Demand for Scottish farmland increases

By Bridging Loan Directory -


Demand for commercial farmland in Scotland grew during the second half of 2011 as prices dipped, says the latest RICS Rural Land Market Survey, H2 2011.

This increase in interest was driven largely by industrial farmers looking for good quality land. A total of 36% more surveyors reported increases rather than decreases in potential buyer interest in the six months to December, while demand for residential farmland fell away (-10%).

The average price per acre in Scotland dipped slightly during the second half of the year with chartered surveyors reporting an average price per acre of £3500*, the lowest in Great Britain. Across the country, most areas saw prices increase with the West Midlands experiencing the most significant rises.

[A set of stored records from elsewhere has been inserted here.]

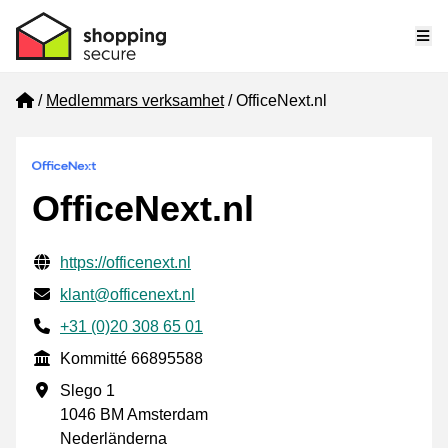
Me
Home
Medlemmars verksamhet
OfficeNext.nl
OfficeNext.nl
Verifierade kontaktuppgifter
Website URL
https://officenext.nl
E-post
klant@officenext.nl
Phone number
+31 (0)20 308 65 01
Kommitté
Kommitté 66895588
Företagsadress
Slego 1
1046 BM Amsterdam
Nederländerna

Supply of land coming onto the Scottish market dropped off in the final six months of 2011. 36% more surveyors reported a decrease rather than an increase in (non-residential) supply coming on to the market, while residential farmland was also in negative territory (-9%).

Despite prices falling towards the end of last year, surveyors in Scotland are upbeat over future prices, with many expecting the commercial farmland market to grow over the coming 12 months (net balance +45), while expectations are somewhat more cautious for the residential land sector (zero net balance).

Demand in Scotland grew strongly towards the end of 2011, with surveyors reporting a marked increase on the previous six months.

Despite this, land prices fell away and Scotland now has the lowest farmland values in Great Britain.

Nevertheless, surveyors are optimistic over future prices of commercial farmland, with a significant majority expecting values to increase over the next 12 months.